Discussion in 'Journalism topics only' started by mrudi19, Jul 22, 2010.

  1. TheHacker

    TheHacker Member

    This is a conversation we had at my place ... the idea that people who want high school sports coverage want it in print, not on the web. We've made a major commitment to covering preps online as space in the papers has declined, and we constantly get asked "when's that going to be in the paper?"

    Nobody seems to have an answer here. The ad staff can't sell anything for print or for the web, and management just wants us to do more and more on the web, even though the audience clearly wants it in print.

    Here's a question: Will there always be this scrapbook mentality, or will it die out in the future, when people who grew up with the web (and didn't read print products) have their own kids?
     
  2. The demand for print will continue to get smaller and smaller until the kids who are now in middle school are old enough to have kids. Then they'll just want everything sent to the iPhone built into their flying car.
     
  3. crimson, there are a few of those moms in every secondary sport. Of course they don't realize that Tuesday night basketball games draw 1,500 people and soccer games on the same night draw 50 because of what people care about. They think their sport is being discriminated against by the media, school and anyone else they can pin blame on. They're actually hilarious if they don't make your head expload first.
     
  4. crimsonace

    crimsonace Well-Known Member

    They are.

    I must've really ruined the kid's career, too with my lack of coverage. He got a D1 scholarship and is now playing in MLS.
     
  5. pressboxer

    pressboxer Active Member

    Where I grew up, that wouldn't be too far into the future.
     
  6. Mark2010

    Mark2010 Active Member

    Yeah, I have run into that, too. It's silly scheduling on their part, because it forces those supporters who do care to pick one or the other.

    Now, in fairness, where I work now we have a geographic nightmare with schools in the same district separated by more than 150 miles in some cases. So a school will travel, play a Friday game, spend the night and play the other school in town on Saturday. Two games in one trip. I understand that. What we've asked them to do is move up the start time for the Friday games.
     
  7. HanSenSE

    HanSenSE Well-Known Member

    Sounds like one time when I was leaving a soccer game, and someone suggested doing a story about how all the referees for Podunk High games were from either Bigtown (10 miles down the road) or Biggertown (40 or so miles away), so poor Podunk never got any calls.

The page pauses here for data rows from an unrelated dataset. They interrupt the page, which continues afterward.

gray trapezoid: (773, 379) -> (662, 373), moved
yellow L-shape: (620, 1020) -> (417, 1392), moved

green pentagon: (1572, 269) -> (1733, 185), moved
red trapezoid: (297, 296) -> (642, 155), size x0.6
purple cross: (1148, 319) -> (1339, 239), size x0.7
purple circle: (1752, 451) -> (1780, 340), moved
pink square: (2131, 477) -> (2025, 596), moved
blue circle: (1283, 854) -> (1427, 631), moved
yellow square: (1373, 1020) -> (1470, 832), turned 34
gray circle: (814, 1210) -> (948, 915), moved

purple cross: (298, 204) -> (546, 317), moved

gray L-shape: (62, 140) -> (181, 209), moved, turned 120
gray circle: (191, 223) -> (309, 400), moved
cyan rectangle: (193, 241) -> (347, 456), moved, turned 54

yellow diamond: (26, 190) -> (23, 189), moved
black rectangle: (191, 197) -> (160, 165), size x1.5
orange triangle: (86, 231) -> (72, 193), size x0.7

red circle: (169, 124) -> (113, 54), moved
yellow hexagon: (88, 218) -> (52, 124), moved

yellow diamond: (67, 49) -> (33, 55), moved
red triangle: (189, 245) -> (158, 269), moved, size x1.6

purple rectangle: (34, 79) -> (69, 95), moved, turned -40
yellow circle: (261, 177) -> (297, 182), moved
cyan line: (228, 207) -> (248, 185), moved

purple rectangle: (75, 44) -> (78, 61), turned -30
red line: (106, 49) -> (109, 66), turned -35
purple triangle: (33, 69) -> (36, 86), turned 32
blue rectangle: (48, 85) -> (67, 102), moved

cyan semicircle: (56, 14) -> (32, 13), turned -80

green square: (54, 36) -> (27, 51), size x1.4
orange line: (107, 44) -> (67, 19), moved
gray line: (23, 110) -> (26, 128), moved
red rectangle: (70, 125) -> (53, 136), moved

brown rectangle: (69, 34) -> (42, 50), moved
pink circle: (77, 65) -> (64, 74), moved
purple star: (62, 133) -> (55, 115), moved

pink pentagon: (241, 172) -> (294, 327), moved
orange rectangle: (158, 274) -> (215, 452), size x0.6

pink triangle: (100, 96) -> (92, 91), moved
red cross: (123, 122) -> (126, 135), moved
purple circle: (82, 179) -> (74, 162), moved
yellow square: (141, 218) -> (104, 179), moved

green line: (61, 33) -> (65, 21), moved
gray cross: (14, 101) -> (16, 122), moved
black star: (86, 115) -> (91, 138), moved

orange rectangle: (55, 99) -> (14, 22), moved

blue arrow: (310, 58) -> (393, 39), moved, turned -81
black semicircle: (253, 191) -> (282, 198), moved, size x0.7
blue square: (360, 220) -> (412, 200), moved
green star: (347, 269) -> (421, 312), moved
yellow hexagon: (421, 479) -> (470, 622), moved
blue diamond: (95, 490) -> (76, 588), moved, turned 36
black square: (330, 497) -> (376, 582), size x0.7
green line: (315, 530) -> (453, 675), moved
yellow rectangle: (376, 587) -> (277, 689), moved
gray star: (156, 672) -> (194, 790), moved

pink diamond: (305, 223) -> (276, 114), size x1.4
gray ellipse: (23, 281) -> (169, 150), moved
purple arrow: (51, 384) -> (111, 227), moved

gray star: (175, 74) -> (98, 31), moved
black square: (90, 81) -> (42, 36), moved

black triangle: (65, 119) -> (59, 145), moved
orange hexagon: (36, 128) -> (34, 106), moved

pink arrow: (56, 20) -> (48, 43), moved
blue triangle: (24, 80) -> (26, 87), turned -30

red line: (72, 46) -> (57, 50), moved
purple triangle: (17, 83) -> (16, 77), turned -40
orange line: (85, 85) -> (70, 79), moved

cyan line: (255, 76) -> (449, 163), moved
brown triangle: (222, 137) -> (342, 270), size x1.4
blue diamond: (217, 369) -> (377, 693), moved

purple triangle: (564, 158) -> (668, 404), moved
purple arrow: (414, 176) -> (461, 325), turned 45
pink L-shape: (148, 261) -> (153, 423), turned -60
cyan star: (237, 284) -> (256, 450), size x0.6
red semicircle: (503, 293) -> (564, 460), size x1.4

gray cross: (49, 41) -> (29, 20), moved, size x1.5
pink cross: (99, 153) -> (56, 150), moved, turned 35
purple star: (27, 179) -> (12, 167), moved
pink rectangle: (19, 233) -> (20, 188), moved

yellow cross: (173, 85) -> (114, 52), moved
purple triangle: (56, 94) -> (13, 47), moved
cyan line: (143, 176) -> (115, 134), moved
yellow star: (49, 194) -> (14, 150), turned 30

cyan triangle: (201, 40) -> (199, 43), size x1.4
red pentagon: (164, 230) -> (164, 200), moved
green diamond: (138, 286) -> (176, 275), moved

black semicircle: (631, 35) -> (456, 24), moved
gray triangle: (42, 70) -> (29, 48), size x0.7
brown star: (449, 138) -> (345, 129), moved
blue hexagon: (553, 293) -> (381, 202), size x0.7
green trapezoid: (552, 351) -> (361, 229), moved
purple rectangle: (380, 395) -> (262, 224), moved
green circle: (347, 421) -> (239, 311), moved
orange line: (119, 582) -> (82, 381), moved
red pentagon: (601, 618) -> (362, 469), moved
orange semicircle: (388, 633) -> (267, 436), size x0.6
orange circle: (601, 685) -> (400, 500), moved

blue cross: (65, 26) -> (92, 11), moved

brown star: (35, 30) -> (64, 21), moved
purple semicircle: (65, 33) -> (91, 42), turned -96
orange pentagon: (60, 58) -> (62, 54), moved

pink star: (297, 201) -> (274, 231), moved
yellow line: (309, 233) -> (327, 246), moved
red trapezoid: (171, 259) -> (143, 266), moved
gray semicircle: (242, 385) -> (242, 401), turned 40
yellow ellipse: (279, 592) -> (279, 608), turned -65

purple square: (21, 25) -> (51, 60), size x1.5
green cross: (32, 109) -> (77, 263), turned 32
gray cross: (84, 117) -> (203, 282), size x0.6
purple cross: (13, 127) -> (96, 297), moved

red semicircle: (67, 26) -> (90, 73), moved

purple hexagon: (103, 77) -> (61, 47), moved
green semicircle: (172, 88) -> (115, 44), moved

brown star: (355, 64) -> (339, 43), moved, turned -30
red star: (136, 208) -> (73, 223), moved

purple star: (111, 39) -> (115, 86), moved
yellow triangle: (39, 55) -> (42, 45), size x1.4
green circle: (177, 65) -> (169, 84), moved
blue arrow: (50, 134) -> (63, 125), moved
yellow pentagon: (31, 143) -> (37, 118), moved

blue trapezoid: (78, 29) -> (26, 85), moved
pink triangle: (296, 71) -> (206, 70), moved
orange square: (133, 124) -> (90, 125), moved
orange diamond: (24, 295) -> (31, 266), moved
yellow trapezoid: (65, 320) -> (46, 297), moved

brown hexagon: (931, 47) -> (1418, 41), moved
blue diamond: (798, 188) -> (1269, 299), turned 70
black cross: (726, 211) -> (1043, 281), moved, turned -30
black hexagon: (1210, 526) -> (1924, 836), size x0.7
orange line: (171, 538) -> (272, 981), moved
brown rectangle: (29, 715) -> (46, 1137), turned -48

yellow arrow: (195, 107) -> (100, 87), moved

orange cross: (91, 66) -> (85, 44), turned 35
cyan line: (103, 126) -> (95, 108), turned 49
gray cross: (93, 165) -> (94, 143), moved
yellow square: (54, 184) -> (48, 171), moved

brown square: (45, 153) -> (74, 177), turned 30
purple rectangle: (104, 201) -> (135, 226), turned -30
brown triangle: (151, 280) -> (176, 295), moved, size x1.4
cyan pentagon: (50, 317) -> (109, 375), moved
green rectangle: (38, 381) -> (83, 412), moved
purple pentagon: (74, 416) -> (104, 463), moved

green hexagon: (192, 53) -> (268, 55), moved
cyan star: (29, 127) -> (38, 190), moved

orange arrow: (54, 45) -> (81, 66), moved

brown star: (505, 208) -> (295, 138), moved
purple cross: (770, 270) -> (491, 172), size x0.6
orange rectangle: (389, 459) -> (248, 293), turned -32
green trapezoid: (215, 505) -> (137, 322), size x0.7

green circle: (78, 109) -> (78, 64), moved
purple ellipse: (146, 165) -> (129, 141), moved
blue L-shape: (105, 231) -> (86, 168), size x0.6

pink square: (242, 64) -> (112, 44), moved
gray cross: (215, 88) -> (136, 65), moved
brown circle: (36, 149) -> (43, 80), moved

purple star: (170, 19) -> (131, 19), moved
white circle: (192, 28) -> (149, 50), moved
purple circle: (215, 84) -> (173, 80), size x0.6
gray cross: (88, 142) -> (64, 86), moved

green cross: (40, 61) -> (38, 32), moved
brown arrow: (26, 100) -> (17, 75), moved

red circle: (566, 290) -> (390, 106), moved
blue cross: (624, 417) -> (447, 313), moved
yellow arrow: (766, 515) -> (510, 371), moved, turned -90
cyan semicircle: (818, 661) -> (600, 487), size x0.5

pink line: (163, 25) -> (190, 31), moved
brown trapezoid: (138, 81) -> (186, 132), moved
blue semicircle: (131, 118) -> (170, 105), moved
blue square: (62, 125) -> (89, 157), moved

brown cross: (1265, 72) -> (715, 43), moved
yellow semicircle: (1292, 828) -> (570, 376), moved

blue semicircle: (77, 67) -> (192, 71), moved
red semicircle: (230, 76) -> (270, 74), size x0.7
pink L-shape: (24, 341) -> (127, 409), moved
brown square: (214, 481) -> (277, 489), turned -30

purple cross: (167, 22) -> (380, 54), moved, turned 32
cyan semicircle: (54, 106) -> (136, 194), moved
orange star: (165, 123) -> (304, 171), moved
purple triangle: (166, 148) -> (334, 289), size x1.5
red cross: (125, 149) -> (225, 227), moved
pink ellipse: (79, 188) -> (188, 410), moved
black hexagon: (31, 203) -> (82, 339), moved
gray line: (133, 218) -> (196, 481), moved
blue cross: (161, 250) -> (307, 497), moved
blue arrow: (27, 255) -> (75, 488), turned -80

Took every bit of self-control I had not to burst out laughing and/or tell him he was full of it.
     
  8. nmsports

    nmsports Member

    I can't say I've ever been asked to increase coverage of girls sports by anybody connected with the NMAA. A cheerleading (now a varsity, um, sport? here in NM) coach once told me I need to be covering her activity. It did not go over well when I told her that wasn't going to happen.
     
  9. Mark2010

    Mark2010 Active Member

    Sometimes we just have to practice saying "NO".
     
  10. sgreenwell

    sgreenwell Well-Known Member

    I'm the faculty adviser for a HS newspaper, and I asked them if they wanted to switch to an online paper last year - It would free up $400 a year to spend on equipment instead of printing. All 10 kids voted for the print edition. So, the scrapbookers are still strong, even among kids.
     
  11. deskslave

    deskslave Active Member

    Florida already has it. They have a state championship and everything.
     
  12. Smallpotatoes

    Smallpotatoes Well-Known Member

    Girls flag football is a spring sport though, isn't it?